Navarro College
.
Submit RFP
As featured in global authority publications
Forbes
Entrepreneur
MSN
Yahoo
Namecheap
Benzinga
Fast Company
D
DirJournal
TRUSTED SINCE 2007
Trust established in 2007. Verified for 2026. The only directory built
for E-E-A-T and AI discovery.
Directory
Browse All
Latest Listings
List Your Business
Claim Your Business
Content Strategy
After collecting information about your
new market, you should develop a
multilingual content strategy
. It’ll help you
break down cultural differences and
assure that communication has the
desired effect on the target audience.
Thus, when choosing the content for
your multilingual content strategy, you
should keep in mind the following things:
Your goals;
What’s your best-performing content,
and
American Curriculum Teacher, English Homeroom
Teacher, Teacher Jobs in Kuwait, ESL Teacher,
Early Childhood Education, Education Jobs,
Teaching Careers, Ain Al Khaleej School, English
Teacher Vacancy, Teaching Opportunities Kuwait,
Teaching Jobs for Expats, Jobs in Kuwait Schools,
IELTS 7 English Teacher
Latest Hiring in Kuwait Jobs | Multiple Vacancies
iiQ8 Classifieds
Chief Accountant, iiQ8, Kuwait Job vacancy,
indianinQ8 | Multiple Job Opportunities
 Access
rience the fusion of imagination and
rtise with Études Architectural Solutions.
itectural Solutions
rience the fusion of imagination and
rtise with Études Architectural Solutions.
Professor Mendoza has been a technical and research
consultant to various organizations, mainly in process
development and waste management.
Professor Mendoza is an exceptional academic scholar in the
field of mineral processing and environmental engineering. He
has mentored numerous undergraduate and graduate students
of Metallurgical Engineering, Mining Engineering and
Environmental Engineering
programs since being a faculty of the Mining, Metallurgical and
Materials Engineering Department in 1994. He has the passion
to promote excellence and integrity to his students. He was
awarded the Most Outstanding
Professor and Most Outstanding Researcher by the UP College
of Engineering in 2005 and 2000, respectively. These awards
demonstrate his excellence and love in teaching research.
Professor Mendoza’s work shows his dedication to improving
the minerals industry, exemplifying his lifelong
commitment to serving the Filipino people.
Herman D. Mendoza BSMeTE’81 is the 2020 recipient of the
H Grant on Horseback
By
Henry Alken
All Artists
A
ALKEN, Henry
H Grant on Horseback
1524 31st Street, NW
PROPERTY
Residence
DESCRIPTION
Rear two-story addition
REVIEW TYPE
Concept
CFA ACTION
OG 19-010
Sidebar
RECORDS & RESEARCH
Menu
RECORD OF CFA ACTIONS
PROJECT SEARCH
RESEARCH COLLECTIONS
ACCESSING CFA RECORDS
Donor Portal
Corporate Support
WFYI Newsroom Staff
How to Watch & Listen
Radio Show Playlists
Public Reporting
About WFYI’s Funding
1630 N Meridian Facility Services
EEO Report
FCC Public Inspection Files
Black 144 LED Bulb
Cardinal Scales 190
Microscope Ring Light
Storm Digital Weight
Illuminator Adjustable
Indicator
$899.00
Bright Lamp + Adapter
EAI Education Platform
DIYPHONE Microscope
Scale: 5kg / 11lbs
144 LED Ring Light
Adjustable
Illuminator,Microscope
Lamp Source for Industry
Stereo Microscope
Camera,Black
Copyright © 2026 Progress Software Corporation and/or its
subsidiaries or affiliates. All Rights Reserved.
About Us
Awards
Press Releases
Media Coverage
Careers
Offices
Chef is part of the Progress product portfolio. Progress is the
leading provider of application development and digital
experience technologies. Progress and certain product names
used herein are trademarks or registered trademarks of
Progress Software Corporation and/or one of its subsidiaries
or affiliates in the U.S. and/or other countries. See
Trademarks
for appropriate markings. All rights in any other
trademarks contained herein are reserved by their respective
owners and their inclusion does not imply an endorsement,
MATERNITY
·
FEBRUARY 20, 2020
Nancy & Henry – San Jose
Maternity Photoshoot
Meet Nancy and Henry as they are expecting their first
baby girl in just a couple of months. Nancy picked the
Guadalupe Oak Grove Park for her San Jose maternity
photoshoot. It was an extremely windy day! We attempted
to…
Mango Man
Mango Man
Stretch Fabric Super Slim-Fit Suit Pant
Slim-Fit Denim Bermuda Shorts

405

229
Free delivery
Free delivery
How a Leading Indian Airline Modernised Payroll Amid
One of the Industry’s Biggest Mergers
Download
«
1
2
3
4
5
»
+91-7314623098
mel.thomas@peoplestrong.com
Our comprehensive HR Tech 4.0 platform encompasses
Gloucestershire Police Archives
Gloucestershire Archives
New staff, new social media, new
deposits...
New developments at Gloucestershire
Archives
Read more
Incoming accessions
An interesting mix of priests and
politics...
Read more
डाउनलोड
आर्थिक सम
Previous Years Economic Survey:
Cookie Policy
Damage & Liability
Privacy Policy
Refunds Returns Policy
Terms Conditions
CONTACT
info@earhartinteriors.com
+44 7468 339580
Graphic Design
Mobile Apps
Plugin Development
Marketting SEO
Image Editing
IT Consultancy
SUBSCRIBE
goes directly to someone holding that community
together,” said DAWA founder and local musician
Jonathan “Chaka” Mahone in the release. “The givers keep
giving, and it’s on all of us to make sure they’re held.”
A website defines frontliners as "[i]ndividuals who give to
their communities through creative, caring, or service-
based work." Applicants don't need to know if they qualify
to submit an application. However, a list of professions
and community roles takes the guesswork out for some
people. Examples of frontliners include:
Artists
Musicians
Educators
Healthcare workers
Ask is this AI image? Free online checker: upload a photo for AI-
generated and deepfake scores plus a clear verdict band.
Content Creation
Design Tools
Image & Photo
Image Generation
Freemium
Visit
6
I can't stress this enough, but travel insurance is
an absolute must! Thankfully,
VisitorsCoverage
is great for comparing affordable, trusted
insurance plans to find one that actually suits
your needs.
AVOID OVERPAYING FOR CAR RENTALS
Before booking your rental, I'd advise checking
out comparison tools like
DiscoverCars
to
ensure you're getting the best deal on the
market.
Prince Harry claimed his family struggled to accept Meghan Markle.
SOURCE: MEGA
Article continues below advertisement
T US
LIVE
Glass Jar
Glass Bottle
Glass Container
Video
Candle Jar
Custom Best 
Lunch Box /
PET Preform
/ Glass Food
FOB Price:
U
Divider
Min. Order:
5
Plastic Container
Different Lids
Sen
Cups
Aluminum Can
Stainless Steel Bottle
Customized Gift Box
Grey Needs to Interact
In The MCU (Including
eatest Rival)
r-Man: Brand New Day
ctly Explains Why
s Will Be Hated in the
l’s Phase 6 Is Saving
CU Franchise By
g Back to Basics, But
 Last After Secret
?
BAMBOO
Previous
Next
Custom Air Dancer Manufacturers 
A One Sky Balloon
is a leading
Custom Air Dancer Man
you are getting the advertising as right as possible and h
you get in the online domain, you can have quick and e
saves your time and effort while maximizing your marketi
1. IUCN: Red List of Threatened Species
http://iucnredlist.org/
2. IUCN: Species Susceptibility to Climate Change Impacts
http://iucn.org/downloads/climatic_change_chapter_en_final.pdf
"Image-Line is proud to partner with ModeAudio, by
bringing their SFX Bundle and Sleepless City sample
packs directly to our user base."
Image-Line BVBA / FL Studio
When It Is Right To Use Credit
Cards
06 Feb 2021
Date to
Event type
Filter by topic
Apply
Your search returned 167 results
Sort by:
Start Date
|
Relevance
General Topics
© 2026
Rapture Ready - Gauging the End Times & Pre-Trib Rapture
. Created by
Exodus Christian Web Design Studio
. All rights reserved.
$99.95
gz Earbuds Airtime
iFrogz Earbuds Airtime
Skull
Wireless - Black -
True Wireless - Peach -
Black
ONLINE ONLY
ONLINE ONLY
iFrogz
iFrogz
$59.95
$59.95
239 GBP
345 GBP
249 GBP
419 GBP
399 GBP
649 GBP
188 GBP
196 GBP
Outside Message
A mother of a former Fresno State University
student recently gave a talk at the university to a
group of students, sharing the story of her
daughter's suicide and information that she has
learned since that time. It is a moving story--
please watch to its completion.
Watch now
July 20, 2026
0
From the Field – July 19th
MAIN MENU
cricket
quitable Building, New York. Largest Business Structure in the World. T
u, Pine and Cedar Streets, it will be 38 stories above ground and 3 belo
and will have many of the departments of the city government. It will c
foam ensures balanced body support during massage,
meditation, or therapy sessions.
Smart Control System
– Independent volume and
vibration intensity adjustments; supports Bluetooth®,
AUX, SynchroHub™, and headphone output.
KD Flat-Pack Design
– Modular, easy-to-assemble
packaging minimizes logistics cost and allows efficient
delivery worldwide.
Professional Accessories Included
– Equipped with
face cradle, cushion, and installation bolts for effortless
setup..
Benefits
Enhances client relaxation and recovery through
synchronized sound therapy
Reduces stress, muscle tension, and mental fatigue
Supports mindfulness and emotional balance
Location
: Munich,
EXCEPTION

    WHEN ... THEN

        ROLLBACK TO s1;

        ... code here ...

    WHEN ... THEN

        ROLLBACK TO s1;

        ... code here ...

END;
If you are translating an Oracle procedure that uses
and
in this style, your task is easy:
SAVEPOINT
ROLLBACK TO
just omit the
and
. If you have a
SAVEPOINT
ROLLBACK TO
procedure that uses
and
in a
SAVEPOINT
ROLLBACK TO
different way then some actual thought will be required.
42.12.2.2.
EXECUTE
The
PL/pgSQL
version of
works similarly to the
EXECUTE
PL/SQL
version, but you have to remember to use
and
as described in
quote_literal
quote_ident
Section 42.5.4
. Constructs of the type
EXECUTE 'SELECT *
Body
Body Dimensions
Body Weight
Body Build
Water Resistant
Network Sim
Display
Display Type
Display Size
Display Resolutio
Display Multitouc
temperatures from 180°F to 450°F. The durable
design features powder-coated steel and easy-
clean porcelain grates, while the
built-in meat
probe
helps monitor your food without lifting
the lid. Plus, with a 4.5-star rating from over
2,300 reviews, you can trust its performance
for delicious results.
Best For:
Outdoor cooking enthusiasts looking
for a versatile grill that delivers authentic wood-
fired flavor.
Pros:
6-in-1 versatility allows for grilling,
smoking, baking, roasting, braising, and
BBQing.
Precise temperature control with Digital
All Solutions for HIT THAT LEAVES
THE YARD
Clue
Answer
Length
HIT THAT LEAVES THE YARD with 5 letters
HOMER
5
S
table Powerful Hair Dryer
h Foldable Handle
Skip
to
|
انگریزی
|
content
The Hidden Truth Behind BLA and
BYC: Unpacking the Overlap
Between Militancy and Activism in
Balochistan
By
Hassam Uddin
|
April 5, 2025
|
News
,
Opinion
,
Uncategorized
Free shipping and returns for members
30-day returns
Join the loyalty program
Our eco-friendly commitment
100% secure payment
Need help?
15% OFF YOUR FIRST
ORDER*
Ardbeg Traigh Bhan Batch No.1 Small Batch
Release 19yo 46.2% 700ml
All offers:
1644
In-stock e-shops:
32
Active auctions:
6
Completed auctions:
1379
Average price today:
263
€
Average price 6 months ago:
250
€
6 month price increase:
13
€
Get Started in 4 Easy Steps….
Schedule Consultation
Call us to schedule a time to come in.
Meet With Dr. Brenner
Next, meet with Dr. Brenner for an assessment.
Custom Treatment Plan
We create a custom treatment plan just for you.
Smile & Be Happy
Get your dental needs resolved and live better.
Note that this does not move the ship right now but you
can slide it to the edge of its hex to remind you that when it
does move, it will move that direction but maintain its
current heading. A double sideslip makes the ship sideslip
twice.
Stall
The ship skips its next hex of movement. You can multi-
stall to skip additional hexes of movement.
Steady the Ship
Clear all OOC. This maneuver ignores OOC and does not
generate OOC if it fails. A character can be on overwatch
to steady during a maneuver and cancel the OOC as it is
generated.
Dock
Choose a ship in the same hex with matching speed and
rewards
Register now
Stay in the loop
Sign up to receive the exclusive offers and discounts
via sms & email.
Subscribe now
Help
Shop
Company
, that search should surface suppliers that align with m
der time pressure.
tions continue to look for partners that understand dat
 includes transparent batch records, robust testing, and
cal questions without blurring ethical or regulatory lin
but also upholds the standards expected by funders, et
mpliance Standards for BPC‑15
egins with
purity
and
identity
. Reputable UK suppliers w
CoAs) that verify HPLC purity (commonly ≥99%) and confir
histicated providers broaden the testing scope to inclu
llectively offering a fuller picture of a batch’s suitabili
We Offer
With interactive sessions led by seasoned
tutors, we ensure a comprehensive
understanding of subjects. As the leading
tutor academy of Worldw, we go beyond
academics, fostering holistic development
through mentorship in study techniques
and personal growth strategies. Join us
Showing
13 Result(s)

+++++

* How to complete this task *
Could you retype the stretch of the listing from its very first line through the line containing "desired effect on the target audience.", including both of those lines and keeping every line unchanged?

* Task output *
Navarro College
.
Submit RFP
As featured in global authority publications
Forbes
Entrepreneur
MSN
Yahoo
Namecheap
Benzinga
Fast Company
D
DirJournal
TRUSTED SINCE 2007
Trust established in 2007. Verified for 2026. The only directory built
for E-E-A-T and AI discovery.
Directory
Browse All
Latest Listings
List Your Business
Claim Your Business
Content Strategy
After collecting information about your
new market, you should develop a
multilingual content strategy
. It’ll help you
break down cultural differences and
assure that communication has the
desired effect on the target audience.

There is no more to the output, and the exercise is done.